Edge starts to break down Galaxy's apparently unconventional genre. This section hints at the importance of space in a platformer 2D or 3D. In Galaxy's case, what was once complex is now "simple and instinctive." Just like in Parish's review of Galaxy, Edge comments on the blurred distinction between 2D and 3D. Each sentence here deserves at least a page of supporting material, but for the purposes of this review, Edge had to move on.

It lets you reach into the screen, collecting and shooting the star bits that litter the universe, grabbing on to tractor beams, steering bubbles through mazes, twanging Mario and Toad out of catapults. It lets you play the game in two ways and two places at once, and breaks a hitherto unseen barrier between the player and the action. That you can both be Mario and help him is another of Galaxy’s initially strange dislocations, but it comes to feel so comfortable that losing this godlike power is like losing an arm.

Also, as Parish mentioned, Edge writes about the how collecting starbits while simultaneously controlling Mario merges two dynamics of spacial interaction. This aspect of Galaxy's controls and interaction structurally divides and defines space (a key component to platform games) in ways never dreamed of before. "Reach into the screen," "breaks a hitherto unseen barrier," and "play the game in two ways and two places at once" are phrases that speak to the amazing unifying structure of Galaxy and of its ground breaking design.

Structurally, it’s a little more conventional – 120 stars, split into six areas comprising several galaxies each, with the ‘final’ boss coming halfway through, is an entirely familiar arrangement.

Edge even uses the word "structurally" here. In this case, Edge comments on the arrangement of the hub world by describing a formula that the previous two 3D Mario platformers (Super Mario 64, Super Mario Sunshine) have established. This is an example of how Galaxy is structured within genre conventions.

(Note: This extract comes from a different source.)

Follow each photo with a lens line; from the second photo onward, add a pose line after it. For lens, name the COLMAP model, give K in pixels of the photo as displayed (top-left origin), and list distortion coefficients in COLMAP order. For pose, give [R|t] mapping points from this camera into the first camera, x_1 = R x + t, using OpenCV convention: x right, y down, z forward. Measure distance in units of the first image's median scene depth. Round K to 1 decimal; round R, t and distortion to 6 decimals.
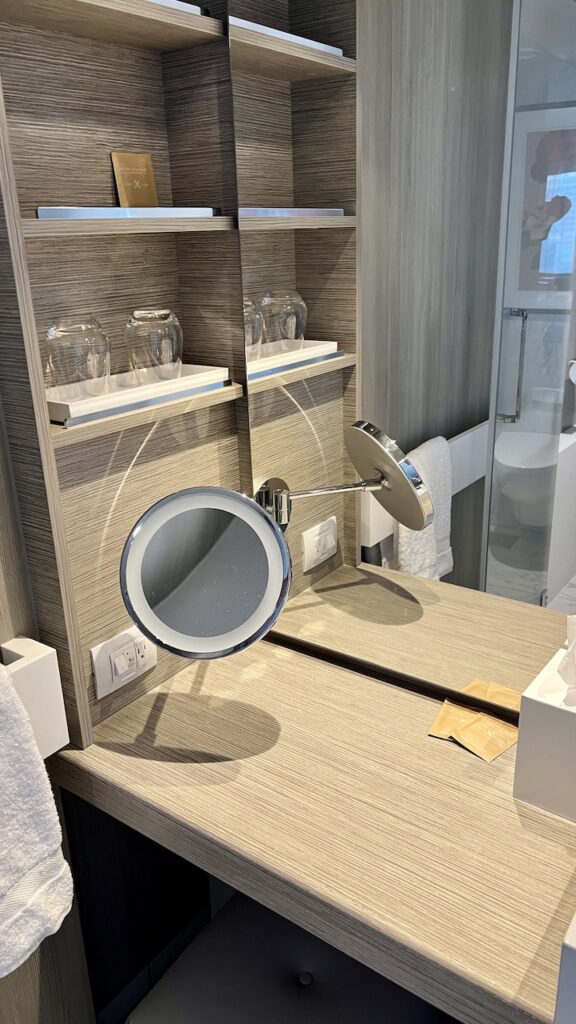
lens RADIAL K [[774.2, 0, 291.1], [0, 774.2, 519.7], [0, 0, 1]] dist [0.034849, -0.027408]
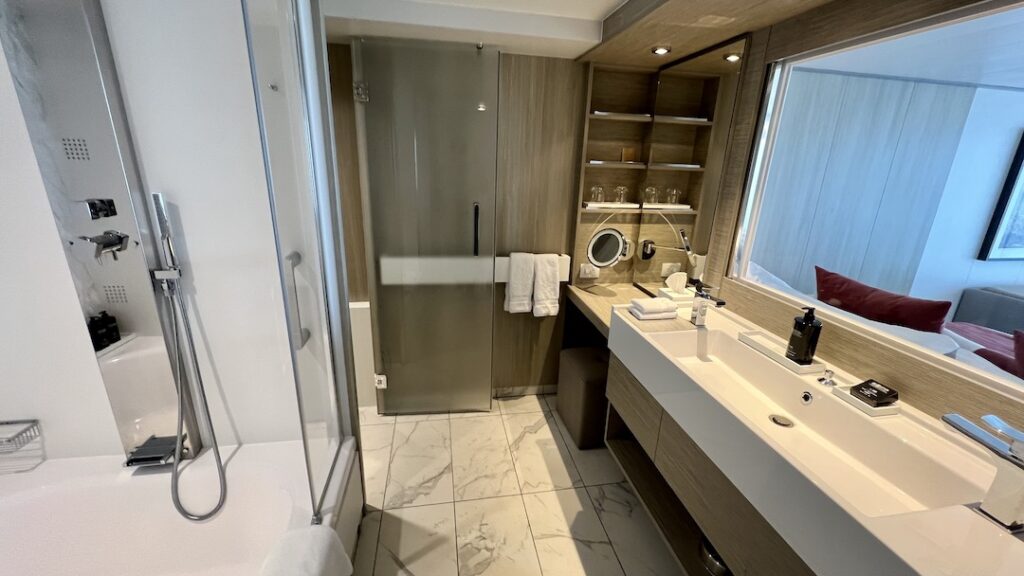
lens RADIAL K [[401.9, 0, 508.3], [0, 401.9, 282.8], [0, 0, 1]] dist [-0.000105, 0.000250]
pose [[0.711024, 0.252874, -0.656125, 0.825909], [-0.297027, 0.953774, 0.045711, 0.256507], [0.637354, 0.162385, 0.753267, -0.774917]]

Super Mario Galaxy is a platform game, pure and simple. More so than Mario 64 is; more so than any truly 3D videogame ever made. For all its countless diversions and bizarre ideas, it keeps coming back to running, bouncing, scaling, exploring, teetering on the brink, taking your heart in your mouth and jumping off the edge of the world. For others, space is the final frontier, the furthest you can go; for Mario, it’s just like coming home.

Here, Edge claims that Super Mario Galaxy is a platform game that reins over all over other platform games and "3D games ever made." More importantly, Edge expresses that all the "countless" variety in the game all adds up to solid platforming: "It keeps coming back to running, bouncing, scaling, exploring, teetering on the brink, taking your hear in your mouth and jumping off the edge of the world." In other words, there's nothing in the game that detracts from the simple task at hand; like the original Super Mario Bros. on the NES, it's all about that jump. Even in space and the most 3D environment ever, Mario is still harmonized around that famous jump. This New Classical idea not only displays the unity in Galaxy, but in all of Mario's platform games throughout his entire series. The feeling of unity is a big part of what makes Mario games feel like Mario games.